On Oct 29, 2011, at 1:34 PM, Yoav Nir wrote:

> So the administrator of this administrative domain may not need to
> configure a lot of tunnels, but he or she still needs to configure all of
> the encryption domain of all the spokes on the introduces, but at least
> that's only one place.
> 
> What is a "crypto contract"?

I think a better term is "tunnel crypto policy". It's not a contract at all: 
the "contract" part comes when SpokeA and SpokeB complete the handshake.

> Also, my company calls the addresses protected by a particular IPsec node
> an "encryption domain". Can we use this term, or is it too vendor-specific?
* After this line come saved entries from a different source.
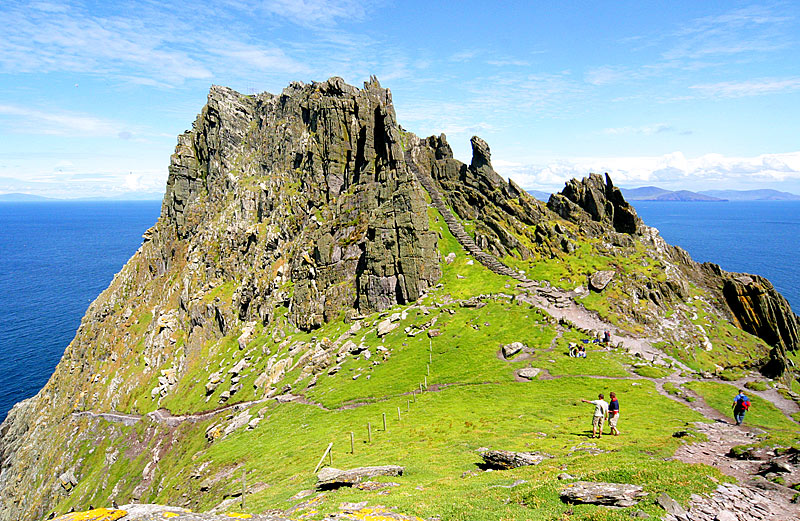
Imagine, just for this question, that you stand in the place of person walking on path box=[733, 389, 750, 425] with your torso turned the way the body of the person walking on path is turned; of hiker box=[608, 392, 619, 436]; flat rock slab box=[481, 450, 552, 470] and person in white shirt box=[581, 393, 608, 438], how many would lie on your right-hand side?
0

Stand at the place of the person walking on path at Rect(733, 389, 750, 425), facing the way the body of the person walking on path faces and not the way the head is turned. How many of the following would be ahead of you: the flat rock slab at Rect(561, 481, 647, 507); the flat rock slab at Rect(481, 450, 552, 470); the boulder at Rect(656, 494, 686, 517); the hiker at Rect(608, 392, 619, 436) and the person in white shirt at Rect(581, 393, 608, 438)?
0

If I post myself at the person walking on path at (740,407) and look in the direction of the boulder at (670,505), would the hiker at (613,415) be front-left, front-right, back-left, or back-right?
front-right

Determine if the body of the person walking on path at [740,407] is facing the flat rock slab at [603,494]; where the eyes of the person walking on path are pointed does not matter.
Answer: no

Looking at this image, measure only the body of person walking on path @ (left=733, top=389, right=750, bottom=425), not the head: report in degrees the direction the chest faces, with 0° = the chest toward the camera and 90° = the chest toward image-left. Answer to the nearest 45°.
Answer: approximately 180°

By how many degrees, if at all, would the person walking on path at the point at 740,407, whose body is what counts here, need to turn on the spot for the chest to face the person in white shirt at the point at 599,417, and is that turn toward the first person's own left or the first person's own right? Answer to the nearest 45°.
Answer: approximately 135° to the first person's own left

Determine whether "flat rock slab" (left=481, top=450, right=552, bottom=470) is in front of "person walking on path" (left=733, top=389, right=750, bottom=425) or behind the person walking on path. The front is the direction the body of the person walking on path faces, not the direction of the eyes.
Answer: behind

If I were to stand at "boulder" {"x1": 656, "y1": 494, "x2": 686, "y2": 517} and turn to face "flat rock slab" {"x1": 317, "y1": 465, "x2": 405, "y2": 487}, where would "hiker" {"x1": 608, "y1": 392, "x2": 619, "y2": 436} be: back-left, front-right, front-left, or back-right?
front-right

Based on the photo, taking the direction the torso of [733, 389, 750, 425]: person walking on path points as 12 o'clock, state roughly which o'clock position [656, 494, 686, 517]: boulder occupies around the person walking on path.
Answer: The boulder is roughly at 6 o'clock from the person walking on path.

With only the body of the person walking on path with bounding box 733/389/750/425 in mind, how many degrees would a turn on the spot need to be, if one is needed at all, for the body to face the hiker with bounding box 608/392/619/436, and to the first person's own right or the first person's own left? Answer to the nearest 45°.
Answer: approximately 135° to the first person's own left

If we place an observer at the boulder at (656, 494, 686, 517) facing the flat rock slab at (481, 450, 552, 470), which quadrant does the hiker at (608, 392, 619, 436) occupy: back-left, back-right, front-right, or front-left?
front-right

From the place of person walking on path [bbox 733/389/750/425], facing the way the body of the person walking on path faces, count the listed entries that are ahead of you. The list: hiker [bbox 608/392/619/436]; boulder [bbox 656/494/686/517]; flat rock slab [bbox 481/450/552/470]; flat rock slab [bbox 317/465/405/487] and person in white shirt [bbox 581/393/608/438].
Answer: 0

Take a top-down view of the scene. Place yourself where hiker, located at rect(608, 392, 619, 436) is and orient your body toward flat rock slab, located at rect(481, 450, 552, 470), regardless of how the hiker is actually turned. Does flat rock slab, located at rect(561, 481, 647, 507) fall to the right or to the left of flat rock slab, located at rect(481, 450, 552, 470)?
left

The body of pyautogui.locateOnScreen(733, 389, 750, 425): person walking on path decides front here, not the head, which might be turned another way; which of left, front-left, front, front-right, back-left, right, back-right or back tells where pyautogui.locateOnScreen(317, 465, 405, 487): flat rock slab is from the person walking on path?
back-left
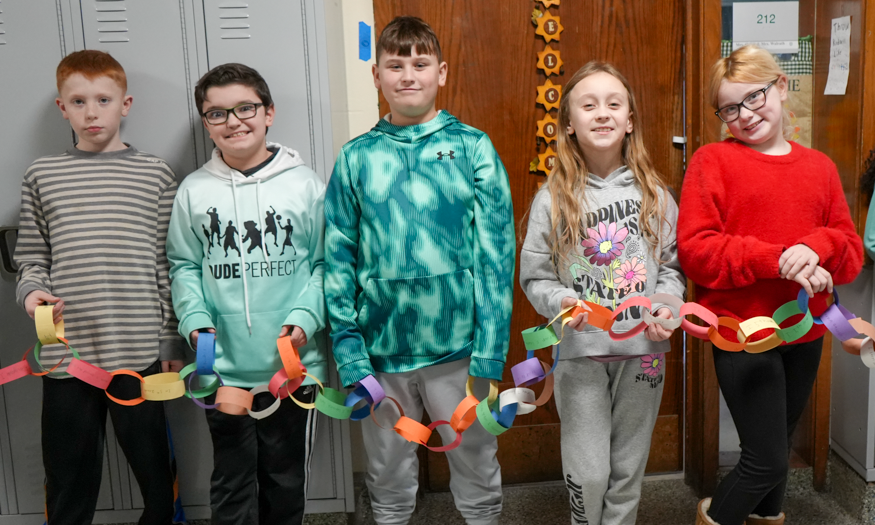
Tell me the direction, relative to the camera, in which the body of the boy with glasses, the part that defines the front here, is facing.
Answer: toward the camera

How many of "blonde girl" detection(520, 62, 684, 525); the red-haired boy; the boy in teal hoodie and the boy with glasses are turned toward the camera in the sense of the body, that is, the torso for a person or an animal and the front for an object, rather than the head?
4

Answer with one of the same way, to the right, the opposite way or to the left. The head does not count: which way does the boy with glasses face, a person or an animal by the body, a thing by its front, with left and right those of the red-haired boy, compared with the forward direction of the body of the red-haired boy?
the same way

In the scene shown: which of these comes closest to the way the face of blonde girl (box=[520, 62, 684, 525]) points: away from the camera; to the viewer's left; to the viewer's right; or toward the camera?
toward the camera

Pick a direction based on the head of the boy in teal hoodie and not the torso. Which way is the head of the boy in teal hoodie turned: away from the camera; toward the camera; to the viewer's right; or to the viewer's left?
toward the camera

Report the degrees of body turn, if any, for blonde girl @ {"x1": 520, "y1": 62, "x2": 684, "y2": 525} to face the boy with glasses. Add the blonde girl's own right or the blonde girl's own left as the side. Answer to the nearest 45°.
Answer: approximately 90° to the blonde girl's own right

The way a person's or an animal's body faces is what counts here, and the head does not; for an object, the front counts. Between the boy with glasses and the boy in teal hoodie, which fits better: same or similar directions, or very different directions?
same or similar directions

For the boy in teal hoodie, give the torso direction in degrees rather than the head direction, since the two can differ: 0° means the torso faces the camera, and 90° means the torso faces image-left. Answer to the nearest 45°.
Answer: approximately 0°

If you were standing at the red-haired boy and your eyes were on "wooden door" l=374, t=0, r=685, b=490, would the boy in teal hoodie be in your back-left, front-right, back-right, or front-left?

Regardless if that is vendor specific, it is not accurate. Part of the tunnel 
crypto policy is the authentication policy, which has nothing to do with 
encryption. Further, part of the tunnel crypto policy is the addresses that 
will be in the tunnel. I assume if SpokeA says to HubX "I want to open a tunnel 
to 5.6.7.0/24", and the only address policy that SpokeA has that matches that 
is for 5.0.0.0/8 with the gateway at 5.1.2.3, that HubX would respond with that 
as a possibility that SpokeA might like. So there are two types of policy: 
tunnel (address), and crypto (authentication and eventual encryption).

At least, that was my picture of the requirements.